[Dataset items]
/---

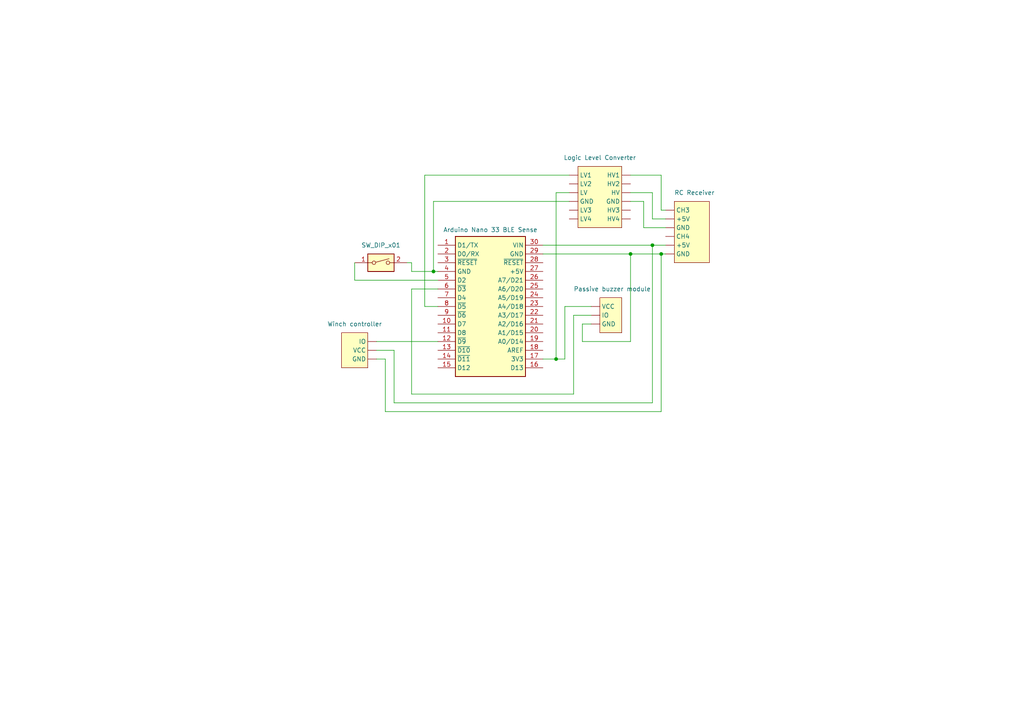
<source format=kicad_sch>
(kicad_sch (version 20211123) (generator eeschema)

  (uuid 96dfb424-e5e9-404f-ad49-963b0a17b05d)

  (paper "A4")

  

  (junction (at 182.88 73.66) (diameter 0) (color 0 0 0 0)
    (uuid 1307fa6b-232e-40bd-857d-8435578c75bb)
  )
  (junction (at 191.77 73.66) (diameter 0) (color 0 0 0 0)
    (uuid 18099690-b14a-434f-b47f-46efdecc3c59)
  )
  (junction (at 125.73 78.74) (diameter 0) (color 0 0 0 0)
    (uuid 5a819857-e7b0-497b-98b5-f4879424a2c7)
  )
  (junction (at 189.23 71.12) (diameter 0) (color 0 0 0 0)
    (uuid 844d58a2-70a7-4dd7-92ea-b5ebcf677cab)
  )
  (junction (at 161.29 104.14) (diameter 0) (color 0 0 0 0)
    (uuid b83251f5-f6fa-4cac-80e9-52b544ac908f)
  )

  (wire (pts (xy 119.38 78.74) (xy 119.38 76.2))
    (stroke (width 0) (type default) (color 0 0 0 0))
    (uuid 053deaf4-4988-447e-8963-e12acdcf717c)
  )
  (wire (pts (xy 109.22 101.6) (xy 114.3 101.6))
    (stroke (width 0) (type default) (color 0 0 0 0))
    (uuid 0b1c4975-e135-4d63-bdef-d7f0820ed4b4)
  )
  (wire (pts (xy 163.83 88.9) (xy 171.45 88.9))
    (stroke (width 0) (type default) (color 0 0 0 0))
    (uuid 0b5013e2-dab1-4695-a8d6-d53b4666ad93)
  )
  (wire (pts (xy 182.88 73.66) (xy 182.88 99.06))
    (stroke (width 0) (type default) (color 0 0 0 0))
    (uuid 0bd074b6-5c14-47bc-94d6-b387ff881375)
  )
  (wire (pts (xy 182.88 50.8) (xy 191.77 50.8))
    (stroke (width 0) (type default) (color 0 0 0 0))
    (uuid 0c9d6e74-9150-4f0c-a5fd-0d4a6a305dd6)
  )
  (wire (pts (xy 189.23 63.5) (xy 189.23 55.88))
    (stroke (width 0) (type default) (color 0 0 0 0))
    (uuid 0ca2c878-d2bb-4a57-9b5c-4fe8a1d13030)
  )
  (wire (pts (xy 161.29 104.14) (xy 163.83 104.14))
    (stroke (width 0) (type default) (color 0 0 0 0))
    (uuid 0ebd437e-a16c-40ed-aac5-b8f2fbbbca19)
  )
  (wire (pts (xy 189.23 71.12) (xy 193.04 71.12))
    (stroke (width 0) (type default) (color 0 0 0 0))
    (uuid 122740f8-e96a-4147-84c9-f144013d5479)
  )
  (wire (pts (xy 114.3 101.6) (xy 114.3 116.84))
    (stroke (width 0) (type default) (color 0 0 0 0))
    (uuid 1e3c9db1-d383-46c7-9744-fb53e7062e77)
  )
  (wire (pts (xy 189.23 71.12) (xy 189.23 116.84))
    (stroke (width 0) (type default) (color 0 0 0 0))
    (uuid 2542e7f8-5608-4484-8c86-acdced9816ff)
  )
  (wire (pts (xy 191.77 73.66) (xy 191.77 119.38))
    (stroke (width 0) (type default) (color 0 0 0 0))
    (uuid 34ccf260-6c37-4898-aa0e-fd34f19d7e9c)
  )
  (wire (pts (xy 102.87 81.28) (xy 127 81.28))
    (stroke (width 0) (type default) (color 0 0 0 0))
    (uuid 39fea933-e6b4-4987-bc77-199c24d777f0)
  )
  (wire (pts (xy 119.38 78.74) (xy 125.73 78.74))
    (stroke (width 0) (type default) (color 0 0 0 0))
    (uuid 3c3f1bc5-1b7a-48ec-be70-3925ccf39f06)
  )
  (wire (pts (xy 193.04 63.5) (xy 189.23 63.5))
    (stroke (width 0) (type default) (color 0 0 0 0))
    (uuid 3d99e3e8-5780-40c8-9bce-85bff1d7767b)
  )
  (wire (pts (xy 157.48 73.66) (xy 182.88 73.66))
    (stroke (width 0) (type default) (color 0 0 0 0))
    (uuid 3e53b5d7-3cb9-452c-b674-f9ae83089bdf)
  )
  (wire (pts (xy 111.76 119.38) (xy 191.77 119.38))
    (stroke (width 0) (type default) (color 0 0 0 0))
    (uuid 3f31412e-7b11-4267-8d37-da2fb6f221db)
  )
  (wire (pts (xy 125.73 78.74) (xy 125.73 58.42))
    (stroke (width 0) (type default) (color 0 0 0 0))
    (uuid 4d06917e-780e-4329-908a-585883b714ca)
  )
  (wire (pts (xy 161.29 104.14) (xy 161.29 55.88))
    (stroke (width 0) (type default) (color 0 0 0 0))
    (uuid 506ebc17-0723-4c0c-9dc0-e3772421772e)
  )
  (wire (pts (xy 193.04 66.04) (xy 186.69 66.04))
    (stroke (width 0) (type default) (color 0 0 0 0))
    (uuid 5733e081-9b6d-497b-9227-ba0c27975ff8)
  )
  (wire (pts (xy 119.38 114.3) (xy 166.37 114.3))
    (stroke (width 0) (type default) (color 0 0 0 0))
    (uuid 58d1f108-defd-4121-bfad-7a7e30c79ee2)
  )
  (wire (pts (xy 161.29 55.88) (xy 165.1 55.88))
    (stroke (width 0) (type default) (color 0 0 0 0))
    (uuid 5d7266b5-fb4a-4a23-988a-72ebaced982d)
  )
  (wire (pts (xy 127 83.82) (xy 119.38 83.82))
    (stroke (width 0) (type default) (color 0 0 0 0))
    (uuid 5dd2afbf-a39d-4349-ba3d-f55ce5767db0)
  )
  (wire (pts (xy 114.3 116.84) (xy 189.23 116.84))
    (stroke (width 0) (type default) (color 0 0 0 0))
    (uuid 67fae275-30d4-4066-9648-c2fce438ae5e)
  )
  (wire (pts (xy 123.19 50.8) (xy 165.1 50.8))
    (stroke (width 0) (type default) (color 0 0 0 0))
    (uuid 6dbc37f2-8577-4f25-b48a-d5ad97b8d134)
  )
  (wire (pts (xy 123.19 88.9) (xy 123.19 50.8))
    (stroke (width 0) (type default) (color 0 0 0 0))
    (uuid 6f64db24-4fd4-425c-afb0-baa281b0b6c7)
  )
  (wire (pts (xy 166.37 91.44) (xy 171.45 91.44))
    (stroke (width 0) (type default) (color 0 0 0 0))
    (uuid 70b4f18f-f0a9-46fa-8c1f-ca35fa391a2c)
  )
  (wire (pts (xy 191.77 73.66) (xy 193.04 73.66))
    (stroke (width 0) (type default) (color 0 0 0 0))
    (uuid 94466edb-a055-44e3-917c-af600b53681a)
  )
  (wire (pts (xy 157.48 104.14) (xy 161.29 104.14))
    (stroke (width 0) (type default) (color 0 0 0 0))
    (uuid aaa66268-47f0-4c52-a0c7-7481b961dd51)
  )
  (wire (pts (xy 171.45 93.98) (xy 168.91 93.98))
    (stroke (width 0) (type default) (color 0 0 0 0))
    (uuid aac0ee3e-075e-41d7-b266-d5c143f6a2e3)
  )
  (wire (pts (xy 109.22 104.14) (xy 111.76 104.14))
    (stroke (width 0) (type default) (color 0 0 0 0))
    (uuid af291665-cd02-450e-8e86-6d3984a51d2e)
  )
  (wire (pts (xy 125.73 58.42) (xy 165.1 58.42))
    (stroke (width 0) (type default) (color 0 0 0 0))
    (uuid b431d60c-ce30-480a-a63b-51d76ddd87d8)
  )
  (wire (pts (xy 182.88 73.66) (xy 191.77 73.66))
    (stroke (width 0) (type default) (color 0 0 0 0))
    (uuid bf0dbf98-c302-4fe5-a836-febdfbb6e73c)
  )
  (wire (pts (xy 189.23 55.88) (xy 182.88 55.88))
    (stroke (width 0) (type default) (color 0 0 0 0))
    (uuid c2da6113-302b-44f1-a25d-01b78cdec967)
  )
  (wire (pts (xy 193.04 60.96) (xy 191.77 60.96))
    (stroke (width 0) (type default) (color 0 0 0 0))
    (uuid c38eb78c-fc47-4891-8a49-02e805a14ba7)
  )
  (wire (pts (xy 109.22 99.06) (xy 127 99.06))
    (stroke (width 0) (type default) (color 0 0 0 0))
    (uuid c4cc00a1-ac2a-4be1-80f7-be37ac718900)
  )
  (wire (pts (xy 191.77 60.96) (xy 191.77 50.8))
    (stroke (width 0) (type default) (color 0 0 0 0))
    (uuid c59f771a-222e-4e92-b21d-4964cb88445c)
  )
  (wire (pts (xy 111.76 104.14) (xy 111.76 119.38))
    (stroke (width 0) (type default) (color 0 0 0 0))
    (uuid ca5f79e4-9b63-4efd-848f-76731cdc3ae5)
  )
  (wire (pts (xy 102.87 81.28) (xy 102.87 76.2))
    (stroke (width 0) (type default) (color 0 0 0 0))
    (uuid cd029732-2361-4794-bfae-0d1eddae0773)
  )
  (wire (pts (xy 125.73 78.74) (xy 127 78.74))
    (stroke (width 0) (type default) (color 0 0 0 0))
    (uuid d271de95-9854-47f8-b771-4b5930cf59e8)
  )
  (wire (pts (xy 186.69 66.04) (xy 186.69 58.42))
    (stroke (width 0) (type default) (color 0 0 0 0))
    (uuid d66c5fe9-74fb-41f7-9810-2cd5afe34f7c)
  )
  (wire (pts (xy 119.38 83.82) (xy 119.38 114.3))
    (stroke (width 0) (type default) (color 0 0 0 0))
    (uuid df60df95-4517-41ff-a092-70c199d02505)
  )
  (wire (pts (xy 157.48 71.12) (xy 189.23 71.12))
    (stroke (width 0) (type default) (color 0 0 0 0))
    (uuid dfd8afbe-ef65-4199-8767-3507c3106715)
  )
  (wire (pts (xy 168.91 93.98) (xy 168.91 99.06))
    (stroke (width 0) (type default) (color 0 0 0 0))
    (uuid e60883a0-1b1b-40d5-b106-d5ed66710400)
  )
  (wire (pts (xy 123.19 88.9) (xy 127 88.9))
    (stroke (width 0) (type default) (color 0 0 0 0))
    (uuid e86a4e70-53c2-4945-b42e-cf33acf21dc0)
  )
  (wire (pts (xy 168.91 99.06) (xy 182.88 99.06))
    (stroke (width 0) (type default) (color 0 0 0 0))
    (uuid eb714dd5-df80-4f94-88b3-cc22873e6e14)
  )
  (wire (pts (xy 166.37 114.3) (xy 166.37 91.44))
    (stroke (width 0) (type default) (color 0 0 0 0))
    (uuid eef82038-9169-4854-a748-8ead84d6dfdc)
  )
  (wire (pts (xy 118.11 76.2) (xy 119.38 76.2))
    (stroke (width 0) (type default) (color 0 0 0 0))
    (uuid f1dabde3-4707-4e23-b466-e0f783671d2f)
  )
  (wire (pts (xy 182.88 58.42) (xy 186.69 58.42))
    (stroke (width 0) (type default) (color 0 0 0 0))
    (uuid fbec0c43-41e4-431b-a891-9000ac38fd3b)
  )
  (wire (pts (xy 163.83 104.14) (xy 163.83 88.9))
    (stroke (width 0) (type default) (color 0 0 0 0))
    (uuid fffb0b62-931f-4464-912b-8525cc8c31b7)
  )

  (symbol (lib_id "rc-inclinometer-unit-rescue:Arduino_Nano-Arduino") (at 142.24 88.9 0) (unit 1)
    (in_bom yes) (on_board yes)
    (uuid 00000000-0000-0000-0000-00006170ab08)
    (property "Reference" "U?" (id 0) (at 142.24 64.3382 0)
      (effects (font (size 1.27 1.27)) hide)
    )
    (property "Value" "Arduino Nano 33 BLE Sense" (id 1) (at 142.24 66.6496 0))
    (property "Footprint" "Arduino:Arduino_Nano" (id 2) (at 142.24 110.49 0)
      (effects (font (size 1.27 1.27)) hide)
    )
    (property "Datasheet" "https://store.arduino.cc/usa/arduino-nano" (id 3) (at 142.24 91.44 0)
      (effects (font (size 1.27 1.27)) hide)
    )
    (pin "1" (uuid 21e95f38-2e10-41f3-afa8-e75d08015363))
    (pin "10" (uuid 15b8b00e-9a56-4368-a22a-6bda55afcab6))
    (pin "11" (uuid 9057ed88-35ab-446d-a4c3-aa524d355ddb))
    (pin "12" (uuid d315d0f5-bd97-413e-b231-8fe66493c592))
    (pin "13" (uuid 0a701553-19ad-4db2-bd2c-69f2b68fd81e))
    (pin "14" (uuid 0b2ea08d-6544-4191-a687-e6c4afd145a9))
    (pin "15" (uuid 47f83006-526b-40f5-892b-84b34723b04a))
    (pin "16" (uuid 7f3220f3-b467-4fdd-9eb9-a647b06fafac))
    (pin "17" (uuid 869539dd-f15a-416c-ae3b-88856f983acd))
    (pin "18" (uuid e9361a7c-ebf5-4b5b-b963-436b27fcb3ef))
    (pin "19" (uuid d7658dd3-dc02-4d62-b9ef-8506f2635598))
    (pin "2" (uuid 10e21379-6993-451e-b624-56bcfadeb7aa))
    (pin "20" (uuid c4493b7b-6299-4e75-a505-aaaa5bdc2322))
    (pin "21" (uuid c0caaf2f-9051-40d3-9d08-5b1cafd7cda7))
    (pin "22" (uuid 430611ff-a525-417c-a67a-768476f244a1))
    (pin "23" (uuid da931cd5-c7e9-463c-b637-858f01f3cd3c))
    (pin "24" (uuid a19b7c04-871d-4894-8b0c-24775e38231a))
    (pin "25" (uuid 11aa87fb-70fa-47d0-ad06-533703873db5))
    (pin "26" (uuid 04b160f7-e759-4ca9-b366-7df61a20df48))
    (pin "27" (uuid 6b059175-5345-4f27-9209-1a85b5718916))
    (pin "28" (uuid cf643077-cb74-434e-ac27-6e3044c5b257))
    (pin "29" (uuid 0548e445-ac94-404b-a58a-4e26949e9bf7))
    (pin "3" (uuid 0a6fe358-be1a-4df4-a4cf-0688c44556fe))
    (pin "30" (uuid bcb025f7-b13d-4753-b932-313eeb77d4d8))
    (pin "4" (uuid 4e697e03-4d8d-448b-8ee7-4c16c5f3a311))
    (pin "5" (uuid adb33023-1e2a-483e-9afd-b8f1e58c8bc5))
    (pin "6" (uuid edf8ea12-ea59-4e41-8029-dfbe981f3050))
    (pin "7" (uuid ff565dc5-fac4-46b4-99a5-a664e985da4e))
    (pin "8" (uuid 86cd2ae3-8b34-4ca5-bdba-b29f1f398d5a))
    (pin "9" (uuid 8cb49045-f1bc-4b22-8358-8488b624d0b8))
  )

  (symbol (lib_id "Switch:SW_DIP_x01") (at 110.49 76.2 0) (unit 1)
    (in_bom yes) (on_board yes) (fields_autoplaced)
    (uuid 6b0617cf-0a7c-4a6e-a84d-f15e93d7eb9b)
    (property "Reference" "SW?" (id 0) (at 110.49 68.58 0)
      (effects (font (size 1.27 1.27)) hide)
    )
    (property "Value" "SW_DIP_x01" (id 1) (at 110.49 71.12 0))
    (property "Footprint" "" (id 2) (at 110.49 76.2 0)
      (effects (font (size 1.27 1.27)) hide)
    )
    (property "Datasheet" "~" (id 3) (at 110.49 76.2 0)
      (effects (font (size 1.27 1.27)) hide)
    )
    (pin "1" (uuid e2873e1e-0ac7-4098-a5c6-3650313372c5))
    (pin "2" (uuid 7f339c6e-5350-449b-8df4-07ce3d111ccf))
  )

  (symbol (lib_id "rc-inclinometer-unit-custom-library:Winch controller") (at 102.87 93.98 0) (mirror y) (unit 1)
    (in_bom yes) (on_board yes) (fields_autoplaced)
    (uuid 7751ee78-6f34-4432-a4ed-c73af0d92627)
    (property "Reference" "U?" (id 0) (at 102.87 91.44 0)
      (effects (font (size 1.27 1.27)) hide)
    )
    (property "Value" "Winch controller" (id 1) (at 102.87 93.98 0))
    (property "Footprint" "" (id 2) (at 102.87 93.98 0)
      (effects (font (size 1.27 1.27)) hide)
    )
    (property "Datasheet" "" (id 3) (at 102.87 93.98 0)
      (effects (font (size 1.27 1.27)) hide)
    )
    (pin "" (uuid e7c9e541-eca8-49b3-b346-1187adfc3cb3))
    (pin "" (uuid e7c9e541-eca8-49b3-b346-1187adfc3cb3))
    (pin "" (uuid e7c9e541-eca8-49b3-b346-1187adfc3cb3))
  )

  (symbol (lib_id "rc-inclinometer-unit-custom-library:Logic Level Converter") (at 173.99 57.15 0) (unit 1)
    (in_bom yes) (on_board yes)
    (uuid adf1c6f5-5eee-4ac4-bc25-0505500eb913)
    (property "Reference" "U?" (id 0) (at 172.72 41.91 0)
      (effects (font (size 1.27 1.27)) hide)
    )
    (property "Value" "Logic Level Converter" (id 1) (at 173.99 45.72 0))
    (property "Footprint" "" (id 2) (at 182.245 53.975 90)
      (effects (font (size 1.27 1.27)) hide)
    )
    (property "Datasheet" "" (id 3) (at 182.245 53.975 90)
      (effects (font (size 1.27 1.27)) hide)
    )
    (pin "" (uuid 75cd1cf1-64cb-4532-93bc-7ee88ede2beb))
    (pin "" (uuid 75cd1cf1-64cb-4532-93bc-7ee88ede2beb))
    (pin "" (uuid 75cd1cf1-64cb-4532-93bc-7ee88ede2beb))
    (pin "" (uuid 75cd1cf1-64cb-4532-93bc-7ee88ede2beb))
    (pin "" (uuid 75cd1cf1-64cb-4532-93bc-7ee88ede2beb))
    (pin "" (uuid 75cd1cf1-64cb-4532-93bc-7ee88ede2beb))
    (pin "" (uuid 75cd1cf1-64cb-4532-93bc-7ee88ede2beb))
    (pin "" (uuid 75cd1cf1-64cb-4532-93bc-7ee88ede2beb))
    (pin "" (uuid 75cd1cf1-64cb-4532-93bc-7ee88ede2beb))
    (pin "" (uuid 75cd1cf1-64cb-4532-93bc-7ee88ede2beb))
    (pin "" (uuid 75cd1cf1-64cb-4532-93bc-7ee88ede2beb))
    (pin "" (uuid 75cd1cf1-64cb-4532-93bc-7ee88ede2beb))
  )

  (symbol (lib_id "rc-inclinometer-unit-custom-library:Passive buzzer module") (at 177.8 91.44 270) (unit 1)
    (in_bom yes) (on_board yes)
    (uuid d70d312f-e90d-4fed-8771-05891f600433)
    (property "Reference" "U?" (id 0) (at 185.42 91.44 0)
      (effects (font (size 1.27 1.27)) hide)
    )
    (property "Value" "Passive buzzer module" (id 1) (at 166.37 83.82 90)
      (effects (font (size 1.27 1.27)) (justify left))
    )
    (property "Footprint" "" (id 2) (at 182.88 91.44 0)
      (effects (font (size 1.27 1.27)) hide)
    )
    (property "Datasheet" "" (id 3) (at 182.88 91.44 0)
      (effects (font (size 1.27 1.27)) hide)
    )
    (pin "" (uuid bf27c125-8257-4f16-a23a-527411d3eb3c))
    (pin "" (uuid bf27c125-8257-4f16-a23a-527411d3eb3c))
    (pin "" (uuid bf27c125-8257-4f16-a23a-527411d3eb3c))
  )

  (symbol (lib_id "rc-inclinometer-unit-custom-library:RC Receiver") (at 200.66 57.15 0) (unit 1)
    (in_bom yes) (on_board yes)
    (uuid e3142aeb-52d2-4b0f-8297-ff6be6792403)
    (property "Reference" "U?" (id 0) (at 200.66 53.34 0)
      (effects (font (size 1.27 1.27)) hide)
    )
    (property "Value" "RC Receiver" (id 1) (at 195.58 55.88 0)
      (effects (font (size 1.27 1.27)) (justify left))
    )
    (property "Footprint" "" (id 2) (at 200.66 57.15 0)
      (effects (font (size 1.27 1.27)) hide)
    )
    (property "Datasheet" "" (id 3) (at 200.66 57.15 0)
      (effects (font (size 1.27 1.27)) hide)
    )
    (pin "" (uuid 76fd7d84-484c-4e68-9134-e5f8f0d50c36))
    (pin "" (uuid 76fd7d84-484c-4e68-9134-e5f8f0d50c36))
    (pin "" (uuid 76fd7d84-484c-4e68-9134-e5f8f0d50c36))
    (pin "" (uuid 76fd7d84-484c-4e68-9134-e5f8f0d50c36))
    (pin "" (uuid 76fd7d84-484c-4e68-9134-e5f8f0d50c36))
    (pin "" (uuid 76fd7d84-484c-4e68-9134-e5f8f0d50c36))
  )

  (sheet_instances
    (path "/" (page "1"))
  )

  (symbol_instances
    (path "/6b0617cf-0a7c-4a6e-a84d-f15e93d7eb9b"
      (reference "SW?") (unit 1) (value "SW_DIP_x01") (footprint "")
    )
    (path "/00000000-0000-0000-0000-00006170ab08"
      (reference "U?") (unit 1) (value "Arduino Nano 33 BLE Sense") (footprint "Arduino:Arduino_Nano")
    )
    (path "/7751ee78-6f34-4432-a4ed-c73af0d92627"
      (reference "U?") (unit 1) (value "Winch controller") (footprint "")
    )
    (path "/adf1c6f5-5eee-4ac4-bc25-0505500eb913"
      (reference "U?") (unit 1) (value "Logic Level Converter") (footprint "")
    )
    (path "/d70d312f-e90d-4fed-8771-05891f600433"
      (reference "U?") (unit 1) (value "Passive buzzer module") (footprint "")
    )
    (path "/e3142aeb-52d2-4b0f-8297-ff6be6792403"
      (reference "U?") (unit 1) (value "RC Receiver") (footprint "")
    )
  )
)

</source>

\---

• _What you are asked to do_: From the first line through the line with "(junction (at 191.77", output those lines of the entries above exactly, and nothing else, with the pictures left out.

• _Written solution_:
<source format=kicad_sch>
(kicad_sch (version 20211123) (generator eeschema)

  (uuid 96dfb424-e5e9-404f-ad49-963b0a17b05d)

  (paper "A4")

  

  (junction (at 182.88 73.66) (diameter 0) (color 0 0 0 0)
    (uuid 1307fa6b-232e-40bd-857d-8435578c75bb)
  )
  (junction (at 191.77 73.66) (diameter 0) (color 0 0 0 0)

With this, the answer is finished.